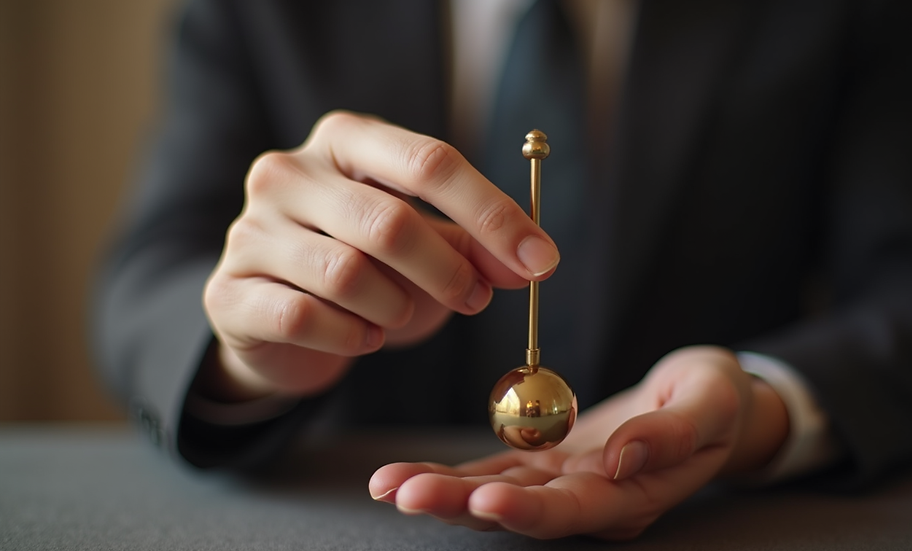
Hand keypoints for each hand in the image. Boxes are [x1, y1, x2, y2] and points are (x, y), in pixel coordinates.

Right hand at [201, 112, 559, 399]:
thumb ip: (474, 248)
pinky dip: (351, 337)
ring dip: (397, 308)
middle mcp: (288, 172)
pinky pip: (305, 317)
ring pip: (347, 274)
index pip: (429, 162)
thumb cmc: (364, 270)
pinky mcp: (228, 290)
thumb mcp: (426, 249)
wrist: (277, 319)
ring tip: (401, 315)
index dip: (493, 214)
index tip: (541, 260)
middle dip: (448, 272)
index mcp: (346, 140)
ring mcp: (250, 229)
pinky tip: (364, 337)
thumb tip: (530, 262)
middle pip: (390, 221)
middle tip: (475, 301)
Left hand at [369, 346, 788, 539]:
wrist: (711, 402)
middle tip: (402, 493)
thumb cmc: (718, 401)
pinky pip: (493, 470)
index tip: (481, 500)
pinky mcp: (547, 461)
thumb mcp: (710, 404)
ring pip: (493, 493)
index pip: (573, 511)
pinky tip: (406, 475)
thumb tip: (622, 460)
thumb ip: (670, 433)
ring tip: (385, 485)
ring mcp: (564, 483)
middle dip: (458, 504)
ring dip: (439, 491)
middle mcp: (590, 501)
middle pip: (517, 509)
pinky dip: (451, 473)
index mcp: (632, 498)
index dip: (526, 510)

→ **Assignment**
Set down each line from the line containing "ring dip: (439, 491)" through the final line of the data, exactly and with nothing added.

→ **Finished task**
ring dip: (439, 491)
middle mcp: (590, 501)
middle pip: (517, 509)
pinky dip: (451, 473)
index mcp: (632, 498)
index dip: (526, 510)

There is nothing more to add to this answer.